Ans 8: The best way for government to ensure that the short, medium and long term liquidity provided by RBI monetary and credit policy reaches the households and firms affected by the lockdown is to offset the extra risk created by the Government mandated lockdown. The best way to do is through risk sharing, Credit Enhancement or partial collateral guarantees (up to 50%) which leaves the micro-analysis and detailed lending decisions to the Banks and Financial institutions.

Q 9.        Several states have asked the Centre to provide relaxation in the fiscal deficit targets under the FRBM Act. Do you think that the current situation warrants that measure?
Ans 9:  To the extent that Union and State Govt revenues decline due to fall in GDP growth, these act as Automatic stabilizers. In my view automatic stabilizers should be exempt from FRBM targets and most emphatically in the current pandemic crisis. The Union Government must apply this principle both to itself and to the States and allow temporary exemption from fiscal targets equal to the extent of these GDP related revenue declines, so that Automatic stabilizers perform smoothly. On the expenditure side I do not see a big increase of State government obligation, more of a short-term reorganization of expenditures. They latter should include suspension of DA and possible reduction in salaries and wages for those Govt servants sitting at home during the lockdown.

Q 10.      What should be the exit strategy from the lockdown?

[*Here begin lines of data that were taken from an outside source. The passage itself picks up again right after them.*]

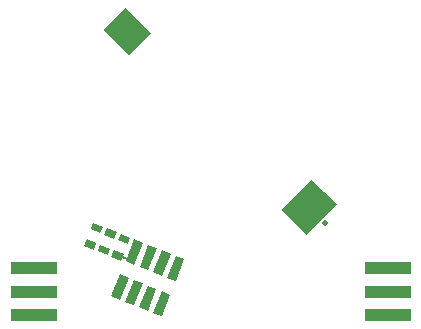
<source format=gbs>
G04 #@! TF.FileFunction,Soldermask,Bot*
%FSLAX46Y46*%
G04 Gerber Fmt 4.6, Leading zero omitted, Abs format (unit mm)*
G04 Created by KiCad (PCBNEW 4.0.0-rc2-stable) date 3/3/2016 3:42:14 PM*
%MOMM*%
G01*
G04 APERTURE LIST*
%ADD10C,0.150000*%
%ADD11R,4.000000X1.000000*%
%ADD12C,0.600000*%
%ADD13C,0.500000*%
G04 APERTURE END LIST*
D10*
D11*
X79016340Y-50192207D03*
X79016340Y-48192207D03*
X79016340Y-46192207D03*
D12*
X78016340Y-50192207D03*
X78016340Y-48192207D03*
X78016340Y-46192207D03*
D11*
X49020840Y-46192207D03*
X49020840Y-48192207D03*
X49020840Y-50192207D03*
D12*
X50020840Y-46192207D03*
X50020840Y-48192207D03*
X50020840Y-50192207D03*
D10*
G36*
X56773230Y-24206381D02*
X58932558Y-26288999D01*
X57127622Y-28160417D01*
X54968294Y-26077799D01*
X56773230Y-24206381D01*
X56773230Y-24206381D01*
G37*
G36*
X72523542Y-38702507D02*
X74682870Y-40785125D01*
X72183728Y-43376319D01*
X70024400Y-41293701D01*
X72523542Y-38702507D01*
X72523542Y-38702507D01*
G37*
D13*
X73721210Y-42358405D03*
D10*
G36*
X55609755Y-48580312D02*
X56358968Y-46725945D01*
X57063627Y-47010646D01*
X56314414Y-48865013D01*
X55609755Y-48580312D01*
X55609755Y-48580312D01*
G37*
G36*
X56787279Y-49056062D02*
X57536492Y-47201695D01*
X58241151Y-47486396D01*
X57491938Y-49340763D01*
X56787279Y-49056062D01*
X56787279Y-49056062D01*
G37*
G36*
X57964802Y-49531812D02*
X58714015Y-47677445D01*
X59418674Y-47962146D01*
X58669461Y-49816513D01*
X57964802Y-49531812D01*
X57964802Y-49531812D01*
G37*
G36*
X59142326Y-50007563D02*
X59891539Y-48153196D01*
X60596198Y-48437897D01*
X59846985Y-50292264D01*
X59142326Y-50007563D01*
X59142326Y-50007563D01*
G37*
G36*
X56808496Y-45613323D02*
X57557709Y-43758956D01*
X58262368Y-44043657D01*
X57513155Y-45898024D01*
X56808496Y-45613323D01*
X56808496Y-45613323D01*
G37*
G36*
X57986020Y-46089074D02*
X58735233Y-44234707D01*
X59439892Y-44519408D01*
X58690679Y-46373775D01*
X57986020Y-46089074D01*
X57986020Y-46089074D01*
G37*
G36*
X59163543Y-46564824D02*
X59912756Y-44710457D01*
X60617415Y-44995158D01*
X59868202Y-46849525D01*
X59163543Y-46564824D01*
X59163543Y-46564824D01*
G37*
G36*
X60350338Y-47044320D02*
X61099552Y-45189953D01*
X61785668Y-45467162D01*
X61036454Y-47321529D01*
X60350338Y-47044320D01*
X60350338Y-47044320D01*
G37*
G36*
X56160057Y-43841389D02*
X56384821Y-43285079D01*
X57219287Y-43622225D01*
X56994523Y-44178535D01*
X56160057Y-43841389D01*
X56160057Y-43841389D01*
G37*
G36*
X55598147Y-45232165D02*
X55822911Y-44675855D01*
X56657377Y-45013001D01*
X56432613Y-45569311D01*
X55598147Y-45232165D01*
X55598147Y-45232165D01*
G37*
G36*
X54439167Y-44763906D02*
X54663931Y-44207596D01*
X55498397Y-44544742D01*
X55273633Y-45101052D01*
X54439167Y-44763906D01*
X54439167Y-44763906D01*
G37*
G36*
X55001077Y-43373131D02*
X55225841Y-42816821D01*
X56060307Y-43153967D01*
X55835543Y-43710277D01*
X55001077Y-43373131D01*
X55001077Y-43373131D01*
G37*
G36*
X53842097Y-42904872D02*
X54066861Y-42348562D01*
X54901327Y-42685708D01*
X54676563Y-43242018D01*
X53842097Y-42904872D01*
X53842097Y-42904872D01*
G37*
G36*
X53280188Y-44295648D02*
X53504952Y-43739338D01*
X54339418Y-44076484D01*
X54114654Y-44632794D01*
X53280188Y-44295648D01*
X53280188Y-44295648D01*
G37*
G36*
X56294469Y-45243863D02*
X56369390Y-45058427D01*
X57203855Y-45395573D01*
X57128934Y-45581009D01*
X56294469Y-45243863D01*
X56294469Y-45243863D01*
G37*
M02*

</source>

Ans 10:  Physical Distancing rules must remain in operation till July end in the entire country. This includes ban on all public gathering (public or semi-private) of more than 5 unrelated adults, 2 meter (6 ft) distancing and personal & social hygiene rules. Govt should facilitate physical distancing by promoting a scheduling/appointment App that makes it easy for sellers of goods and services to schedule and space out customers online and thus make distancing easier.
     Social Lockdown should continue in red zones, but Economic Lockdown must be phased expeditiously. The lockdown must be lifted for Manufacturing, Mining, Construction and Allied Services (MMCAS) even in red zones, as this is critical for smooth functioning of domestic supply chains. Special arrangements must be made for transport of workers to and from work in red zones. Sales of all goods must be facilitated by allowing all shops and establishments to do home delivery, including through drones. However, Contact Services (including dense, retail & wholesale, markets), where there is the greatest danger of viral contagion, should remain locked down in red zones.